From Chimera to IMERA: Slovenia Prepares for EU's Crisis Resilience Act
Translated from Slovenian, summarized and contextualized by DistantNews.
TLDR
- The EU's Internal Market Emergency and Resilience Act (IMERA) will take effect in Slovenia on May 29, 2026.
- IMERA aims to establish a comprehensive system for market resilience during emergencies, learning from the chaotic COVID-19 response.
- The act emphasizes human rights protection alongside crisis measures and addresses issues like supply chain vulnerabilities and uncoordinated national responses.
- The article draws parallels between IMERA's complex structure and the mythological monster Chimera, symbolizing inherent chaos and internal inconsistency.
Slovenia is preparing to implement the EU's Internal Market Emergency and Resilience Act (IMERA), set to become effective on May 29, 2026. Delo highlights that this comprehensive regulation, born from the painful lessons of the COVID-19 pandemic, seeks to create a robust framework for the internal market during times of crisis. The Ministry of Economy is already drafting national legislation to align with IMERA's provisions, a process that underscores the intricate balance required between ensuring market resilience and safeguarding fundamental human rights.
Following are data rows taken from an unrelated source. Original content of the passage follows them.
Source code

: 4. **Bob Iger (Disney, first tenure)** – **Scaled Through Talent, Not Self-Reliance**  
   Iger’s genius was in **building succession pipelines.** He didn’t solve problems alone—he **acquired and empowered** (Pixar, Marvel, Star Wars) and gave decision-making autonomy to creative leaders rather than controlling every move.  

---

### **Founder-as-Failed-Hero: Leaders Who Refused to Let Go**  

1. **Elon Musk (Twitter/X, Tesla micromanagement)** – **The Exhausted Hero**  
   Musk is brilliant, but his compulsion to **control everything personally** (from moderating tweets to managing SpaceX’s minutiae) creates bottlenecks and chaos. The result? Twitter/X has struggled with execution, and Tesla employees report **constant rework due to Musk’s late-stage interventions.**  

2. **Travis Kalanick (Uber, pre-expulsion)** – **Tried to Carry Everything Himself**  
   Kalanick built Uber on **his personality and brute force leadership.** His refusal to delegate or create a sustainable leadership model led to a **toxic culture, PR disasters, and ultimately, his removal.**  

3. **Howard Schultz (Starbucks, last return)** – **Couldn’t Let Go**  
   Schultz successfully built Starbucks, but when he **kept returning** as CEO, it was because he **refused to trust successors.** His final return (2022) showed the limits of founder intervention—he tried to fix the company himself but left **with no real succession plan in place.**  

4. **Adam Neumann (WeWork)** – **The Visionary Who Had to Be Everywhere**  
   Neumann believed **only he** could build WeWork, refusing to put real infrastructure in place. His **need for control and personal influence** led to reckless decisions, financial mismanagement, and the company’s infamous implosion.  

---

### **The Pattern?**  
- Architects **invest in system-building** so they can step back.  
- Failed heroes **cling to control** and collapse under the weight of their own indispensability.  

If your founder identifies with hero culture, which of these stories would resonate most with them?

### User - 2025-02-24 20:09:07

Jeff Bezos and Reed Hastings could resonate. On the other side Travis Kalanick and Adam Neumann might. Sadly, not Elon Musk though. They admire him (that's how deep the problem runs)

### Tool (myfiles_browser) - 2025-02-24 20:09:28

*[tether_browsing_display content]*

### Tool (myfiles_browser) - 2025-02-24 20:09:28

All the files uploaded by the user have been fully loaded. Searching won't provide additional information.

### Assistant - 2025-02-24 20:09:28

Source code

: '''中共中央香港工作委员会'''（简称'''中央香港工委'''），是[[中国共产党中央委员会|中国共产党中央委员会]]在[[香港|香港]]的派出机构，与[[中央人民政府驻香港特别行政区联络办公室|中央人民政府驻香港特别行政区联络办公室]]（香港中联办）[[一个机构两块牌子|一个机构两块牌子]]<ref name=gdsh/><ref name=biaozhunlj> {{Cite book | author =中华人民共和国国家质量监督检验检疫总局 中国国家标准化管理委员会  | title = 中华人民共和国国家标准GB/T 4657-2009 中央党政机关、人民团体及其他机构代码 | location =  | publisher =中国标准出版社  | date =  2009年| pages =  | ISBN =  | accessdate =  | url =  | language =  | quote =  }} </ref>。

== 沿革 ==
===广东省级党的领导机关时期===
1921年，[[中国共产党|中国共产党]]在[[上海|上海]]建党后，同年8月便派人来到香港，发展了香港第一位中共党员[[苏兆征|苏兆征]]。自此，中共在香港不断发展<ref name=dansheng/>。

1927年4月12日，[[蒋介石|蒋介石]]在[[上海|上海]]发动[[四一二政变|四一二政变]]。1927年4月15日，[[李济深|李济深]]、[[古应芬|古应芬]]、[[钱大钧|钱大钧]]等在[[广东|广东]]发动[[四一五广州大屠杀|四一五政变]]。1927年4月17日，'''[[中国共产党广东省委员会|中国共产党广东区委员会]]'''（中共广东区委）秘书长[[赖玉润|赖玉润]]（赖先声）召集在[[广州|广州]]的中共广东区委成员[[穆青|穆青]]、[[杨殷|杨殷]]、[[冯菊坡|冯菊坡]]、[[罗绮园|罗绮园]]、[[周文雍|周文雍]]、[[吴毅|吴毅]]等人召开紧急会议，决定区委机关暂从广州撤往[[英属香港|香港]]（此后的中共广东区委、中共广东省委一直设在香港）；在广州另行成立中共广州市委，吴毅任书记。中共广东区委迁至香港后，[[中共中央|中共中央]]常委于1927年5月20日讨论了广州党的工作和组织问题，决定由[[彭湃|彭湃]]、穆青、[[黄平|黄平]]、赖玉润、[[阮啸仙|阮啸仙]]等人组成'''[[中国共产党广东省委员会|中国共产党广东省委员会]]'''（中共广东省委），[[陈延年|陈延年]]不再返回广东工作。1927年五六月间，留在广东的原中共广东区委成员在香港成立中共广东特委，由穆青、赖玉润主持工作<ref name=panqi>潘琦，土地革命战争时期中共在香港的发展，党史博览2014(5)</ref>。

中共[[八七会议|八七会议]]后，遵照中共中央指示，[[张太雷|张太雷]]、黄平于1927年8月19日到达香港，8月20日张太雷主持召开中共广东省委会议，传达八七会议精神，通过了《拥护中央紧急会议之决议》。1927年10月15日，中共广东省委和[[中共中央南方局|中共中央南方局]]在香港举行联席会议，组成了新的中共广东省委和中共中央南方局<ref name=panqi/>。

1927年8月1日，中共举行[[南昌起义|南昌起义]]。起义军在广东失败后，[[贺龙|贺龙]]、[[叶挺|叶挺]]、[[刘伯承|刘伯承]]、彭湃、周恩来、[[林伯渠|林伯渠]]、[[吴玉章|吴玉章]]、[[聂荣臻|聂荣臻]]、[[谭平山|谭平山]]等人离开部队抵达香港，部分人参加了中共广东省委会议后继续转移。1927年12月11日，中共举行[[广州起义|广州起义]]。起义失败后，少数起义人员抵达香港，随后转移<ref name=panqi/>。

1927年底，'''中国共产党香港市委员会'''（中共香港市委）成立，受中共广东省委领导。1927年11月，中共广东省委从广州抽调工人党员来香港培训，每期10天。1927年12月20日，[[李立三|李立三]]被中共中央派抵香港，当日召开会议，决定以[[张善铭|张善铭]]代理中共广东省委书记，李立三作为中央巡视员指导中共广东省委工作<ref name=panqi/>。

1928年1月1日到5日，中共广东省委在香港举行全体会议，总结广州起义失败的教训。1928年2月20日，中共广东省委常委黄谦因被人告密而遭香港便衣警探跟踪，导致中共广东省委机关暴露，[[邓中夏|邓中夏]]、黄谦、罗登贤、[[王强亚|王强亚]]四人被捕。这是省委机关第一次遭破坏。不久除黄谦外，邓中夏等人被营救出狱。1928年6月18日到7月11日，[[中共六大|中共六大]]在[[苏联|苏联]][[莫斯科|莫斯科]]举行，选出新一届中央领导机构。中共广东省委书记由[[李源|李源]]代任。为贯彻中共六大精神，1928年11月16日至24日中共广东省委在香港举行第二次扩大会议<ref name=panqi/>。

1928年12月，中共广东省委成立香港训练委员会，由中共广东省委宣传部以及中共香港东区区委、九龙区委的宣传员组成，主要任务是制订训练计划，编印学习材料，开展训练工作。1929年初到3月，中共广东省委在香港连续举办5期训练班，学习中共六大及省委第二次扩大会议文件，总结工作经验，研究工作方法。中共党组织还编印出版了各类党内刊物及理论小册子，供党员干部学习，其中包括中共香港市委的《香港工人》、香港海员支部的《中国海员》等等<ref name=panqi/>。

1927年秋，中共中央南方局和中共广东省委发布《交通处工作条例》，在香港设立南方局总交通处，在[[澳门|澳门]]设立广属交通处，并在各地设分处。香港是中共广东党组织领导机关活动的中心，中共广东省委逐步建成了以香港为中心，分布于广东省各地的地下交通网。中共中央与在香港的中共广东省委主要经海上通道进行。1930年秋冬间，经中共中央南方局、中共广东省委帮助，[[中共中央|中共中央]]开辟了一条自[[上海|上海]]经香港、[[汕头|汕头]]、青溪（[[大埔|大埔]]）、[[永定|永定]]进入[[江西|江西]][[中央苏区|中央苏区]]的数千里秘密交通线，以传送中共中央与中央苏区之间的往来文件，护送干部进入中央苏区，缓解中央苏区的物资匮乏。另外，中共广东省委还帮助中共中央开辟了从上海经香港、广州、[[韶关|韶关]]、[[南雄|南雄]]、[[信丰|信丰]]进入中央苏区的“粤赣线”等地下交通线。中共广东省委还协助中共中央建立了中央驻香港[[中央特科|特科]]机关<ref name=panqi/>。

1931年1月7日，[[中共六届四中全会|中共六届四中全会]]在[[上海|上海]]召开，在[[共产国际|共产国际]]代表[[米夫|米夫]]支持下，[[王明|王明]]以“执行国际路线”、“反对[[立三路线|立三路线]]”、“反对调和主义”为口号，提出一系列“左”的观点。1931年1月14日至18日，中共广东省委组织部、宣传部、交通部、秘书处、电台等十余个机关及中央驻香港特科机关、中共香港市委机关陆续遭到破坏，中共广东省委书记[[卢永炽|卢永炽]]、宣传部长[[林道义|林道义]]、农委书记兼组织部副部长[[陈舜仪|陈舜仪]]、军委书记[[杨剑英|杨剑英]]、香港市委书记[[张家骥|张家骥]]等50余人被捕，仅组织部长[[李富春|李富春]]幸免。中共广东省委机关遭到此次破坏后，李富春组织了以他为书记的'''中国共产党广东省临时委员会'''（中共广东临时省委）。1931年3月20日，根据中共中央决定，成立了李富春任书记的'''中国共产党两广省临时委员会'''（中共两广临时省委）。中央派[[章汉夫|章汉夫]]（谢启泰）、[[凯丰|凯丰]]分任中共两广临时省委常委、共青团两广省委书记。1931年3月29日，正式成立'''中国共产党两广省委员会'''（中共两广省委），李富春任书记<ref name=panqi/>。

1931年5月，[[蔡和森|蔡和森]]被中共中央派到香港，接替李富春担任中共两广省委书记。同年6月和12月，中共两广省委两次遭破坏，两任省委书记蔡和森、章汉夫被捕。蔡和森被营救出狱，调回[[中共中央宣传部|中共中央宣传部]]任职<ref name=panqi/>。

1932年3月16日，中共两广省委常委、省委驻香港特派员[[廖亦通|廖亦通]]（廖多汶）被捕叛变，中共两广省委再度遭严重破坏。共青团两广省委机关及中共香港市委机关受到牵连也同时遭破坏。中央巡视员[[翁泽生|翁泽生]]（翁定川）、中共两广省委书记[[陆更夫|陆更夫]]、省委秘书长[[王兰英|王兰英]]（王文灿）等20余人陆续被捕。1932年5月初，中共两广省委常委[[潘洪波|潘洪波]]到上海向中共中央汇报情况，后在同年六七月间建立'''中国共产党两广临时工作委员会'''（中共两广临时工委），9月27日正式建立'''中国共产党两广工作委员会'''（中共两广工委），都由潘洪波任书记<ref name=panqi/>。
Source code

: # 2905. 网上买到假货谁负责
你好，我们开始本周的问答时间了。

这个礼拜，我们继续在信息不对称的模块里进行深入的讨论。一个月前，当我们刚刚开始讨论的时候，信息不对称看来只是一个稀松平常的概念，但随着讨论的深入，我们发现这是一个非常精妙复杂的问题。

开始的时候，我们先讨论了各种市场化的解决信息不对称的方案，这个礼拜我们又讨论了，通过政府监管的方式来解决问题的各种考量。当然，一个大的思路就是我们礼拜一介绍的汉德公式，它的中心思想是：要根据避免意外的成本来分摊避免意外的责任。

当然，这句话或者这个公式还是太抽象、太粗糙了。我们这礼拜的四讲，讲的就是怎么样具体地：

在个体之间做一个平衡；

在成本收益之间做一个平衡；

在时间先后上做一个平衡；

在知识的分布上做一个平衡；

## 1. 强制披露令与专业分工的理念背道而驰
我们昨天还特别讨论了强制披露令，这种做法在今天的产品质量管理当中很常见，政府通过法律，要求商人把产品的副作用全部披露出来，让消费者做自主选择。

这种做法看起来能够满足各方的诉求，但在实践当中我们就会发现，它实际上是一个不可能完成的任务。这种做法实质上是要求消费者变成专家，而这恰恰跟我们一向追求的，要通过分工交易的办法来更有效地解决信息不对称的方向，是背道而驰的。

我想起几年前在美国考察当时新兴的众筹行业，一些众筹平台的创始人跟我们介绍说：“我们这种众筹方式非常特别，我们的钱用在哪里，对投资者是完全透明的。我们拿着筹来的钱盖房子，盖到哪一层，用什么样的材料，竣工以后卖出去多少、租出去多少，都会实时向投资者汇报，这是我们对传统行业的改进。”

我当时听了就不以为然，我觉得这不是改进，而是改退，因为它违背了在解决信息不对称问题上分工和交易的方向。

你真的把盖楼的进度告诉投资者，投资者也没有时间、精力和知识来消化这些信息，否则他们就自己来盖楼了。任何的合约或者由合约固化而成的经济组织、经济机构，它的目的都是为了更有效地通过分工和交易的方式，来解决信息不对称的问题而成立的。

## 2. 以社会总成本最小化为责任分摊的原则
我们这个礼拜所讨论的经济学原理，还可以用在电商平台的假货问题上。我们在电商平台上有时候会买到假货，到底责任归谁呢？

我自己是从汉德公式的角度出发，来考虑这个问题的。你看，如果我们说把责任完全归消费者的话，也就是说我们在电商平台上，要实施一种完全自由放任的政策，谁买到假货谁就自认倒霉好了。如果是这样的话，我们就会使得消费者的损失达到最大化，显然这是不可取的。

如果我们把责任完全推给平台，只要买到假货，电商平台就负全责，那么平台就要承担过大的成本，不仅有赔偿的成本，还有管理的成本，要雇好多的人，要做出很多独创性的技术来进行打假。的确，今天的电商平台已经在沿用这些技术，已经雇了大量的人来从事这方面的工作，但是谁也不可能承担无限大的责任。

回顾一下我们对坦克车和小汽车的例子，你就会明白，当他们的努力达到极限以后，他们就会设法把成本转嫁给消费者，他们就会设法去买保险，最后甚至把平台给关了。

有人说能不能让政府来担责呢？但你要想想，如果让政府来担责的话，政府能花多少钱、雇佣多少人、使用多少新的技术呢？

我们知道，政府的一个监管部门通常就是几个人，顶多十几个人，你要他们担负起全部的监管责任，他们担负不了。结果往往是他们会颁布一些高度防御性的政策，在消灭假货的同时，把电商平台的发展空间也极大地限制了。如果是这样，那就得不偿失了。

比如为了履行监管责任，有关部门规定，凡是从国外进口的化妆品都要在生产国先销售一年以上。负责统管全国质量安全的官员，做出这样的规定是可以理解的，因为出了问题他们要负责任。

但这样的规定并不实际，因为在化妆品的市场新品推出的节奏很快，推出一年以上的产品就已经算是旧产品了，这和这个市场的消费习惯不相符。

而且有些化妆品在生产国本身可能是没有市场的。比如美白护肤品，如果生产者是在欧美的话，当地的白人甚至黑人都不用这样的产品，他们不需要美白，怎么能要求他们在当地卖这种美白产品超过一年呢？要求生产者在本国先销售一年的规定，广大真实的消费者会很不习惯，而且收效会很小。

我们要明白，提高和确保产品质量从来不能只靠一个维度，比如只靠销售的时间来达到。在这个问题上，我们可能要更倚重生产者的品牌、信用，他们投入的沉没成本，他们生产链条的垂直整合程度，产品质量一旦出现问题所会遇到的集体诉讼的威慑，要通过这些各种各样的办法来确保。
The article critically notes that while discussions around resilience often focus on technological challenges, the crucial aspect of human rights protection can sometimes be overlooked, as was observed in a recent state council consultation. IMERA, however, explicitly integrates these concerns, aiming to prevent a recurrence of the fragmented, uncoordinated, and at times corrupt, responses witnessed during the pandemic. The chaotic situation, characterized by 27 different national regimes and barriers to the free movement of goods, exposed the EU's unpreparedness and the fragility of global and internal supply chains.
Delo employs a powerful metaphor, comparing IMERA's complex and potentially inconsistent structure to the mythological monster Chimera โ a creature with a lion's head, goat's body, and serpent's tail. This analogy vividly illustrates the inherent risks of a system that, despite its intentions, could generate its own unpredictability and chaos. The article suggests that IMERA, like the ancient goddess Ananke, stands at a crossroads between chaos and order, representing a force of necessity guiding the dynamic circulation of fate. From a Slovenian perspective, the successful implementation of IMERA is not just about regulatory compliance; it's about ensuring that national interests are protected while adhering to EU standards, and critically, that the lessons learned from past crises translate into genuine, rights-respecting resilience.